EXERCISE DATA START

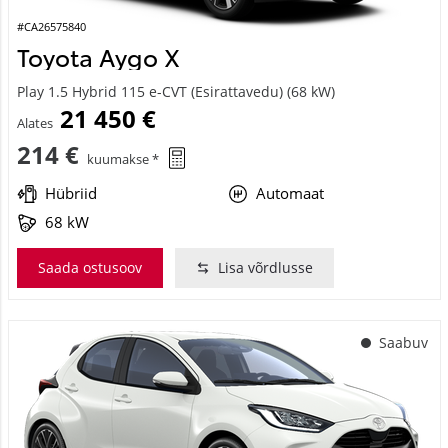
#CA26575840
Toyota Aygo X
Play 1.5 Hybrid 115 e-CVT (Esirattavedu) (68 kW)
21 450 €
Alates
214 €
kuumakse *
Hübriid
Automaat
68 kW
Saada ostusoov
Lisa võrdlusse
Saabuv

EXERCISE DATA END

Output nothing but the lines from the one containing "Toyota Aygo X" through the last line of the data, exactly as they stand.

### RESPONSE TO THE EXERCISE
Toyota Aygo X
Play 1.5 Hybrid 115 e-CVT (Esirattavedu) (68 kW)
21 450 €
Alates
214 €
kuumakse *
Hübriid
Automaat
68 kW
Saada ostusoov
Lisa võrdlusse
Saabuv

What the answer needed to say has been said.